Pour conclure, je retiendrais de ce beau voyage, émaillé de multiples rencontres comme autant d’hymnes à un engagement personnel, un appel urgent à devenir des créateurs de dialogues, des bâtisseurs d’un vivre-ensemble par delà les différences et les divergences, d’être des ferments de paix et des édificateurs d’un monde plus solidaire, plus juste et plus humain.

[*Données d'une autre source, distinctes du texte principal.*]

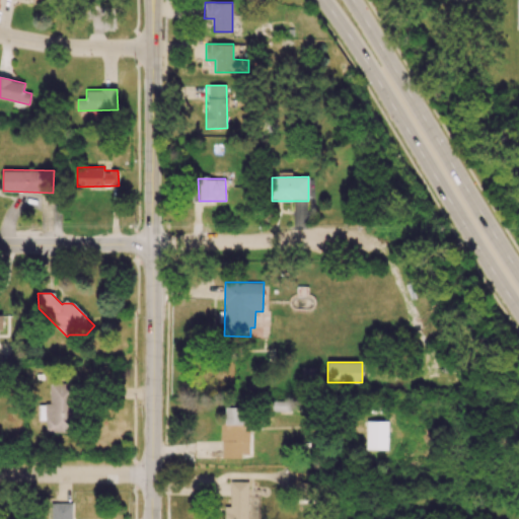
[(316,367),(301,367),(301,380),(316,380),(316,367)]
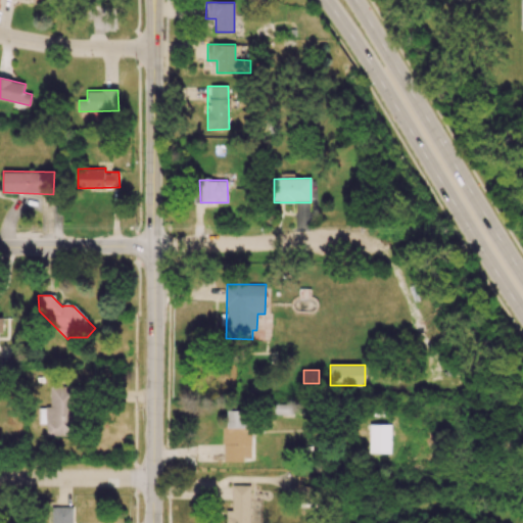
[(75,435),(75,402),(86,402),(87,387),(50,387),(49,409),(40,409),(40,424),(46,424),(46,435),(75,435)]
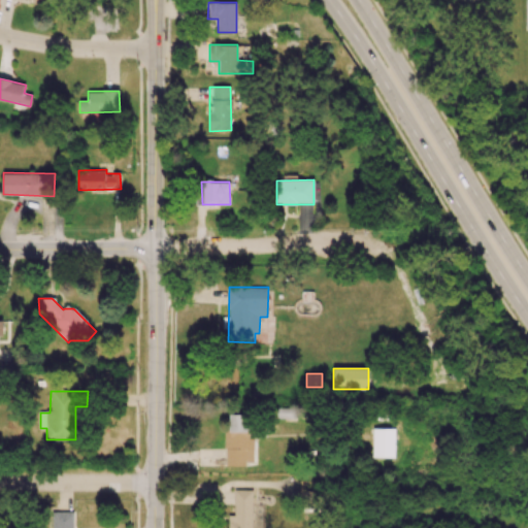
[(276,419),(298,419),(298,408),(276,408),(276,419)]
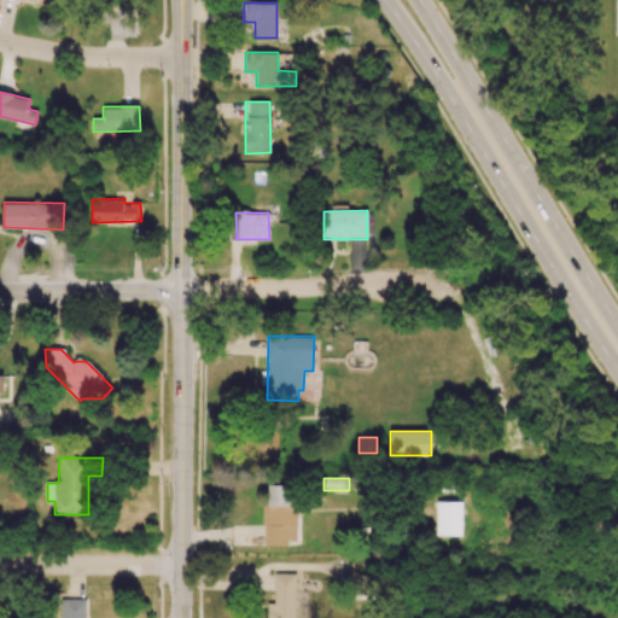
[(292,485),(269,485),(268,505),(264,505),(263,543),(296,544),(297,513),(291,512),(292,485)]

Je voudrais donner le mot de la fin à Christian de Chergé, prieur du monastère de Tibérine assassiné en 1996 dont l’expérience du dialogue et de la vie auprès de musulmans résume bien l’aventure humaine et spirituelle que nous avons vécue au fil de ces 10 journées en terre libanaise et le défi auquel nous, français et libanais, citoyens et acteurs dans nos sociétés respectives, sommes appeler à relever : « Cet exode vers l’autre ne saurait nous détourner de la Terre Promise, s’il est bien vrai que nos chemins convergent quand une même soif nous attire au même puits. Pouvons-nous nous abreuver mutuellement ? C’est au goût de l’eau qu’on en juge. La véritable eau vive est celle que nul ne peut faire jaillir ni contenir. Le monde serait moins désert si nous pouvions nous reconnaître une vocation commune, celle de multiplier au passage les fontaines de miséricorde. […] Le trésor de Dieu est un Pain qui ne se savoure qu’avec la multitude. » (L’invincible espérance, p.73-74).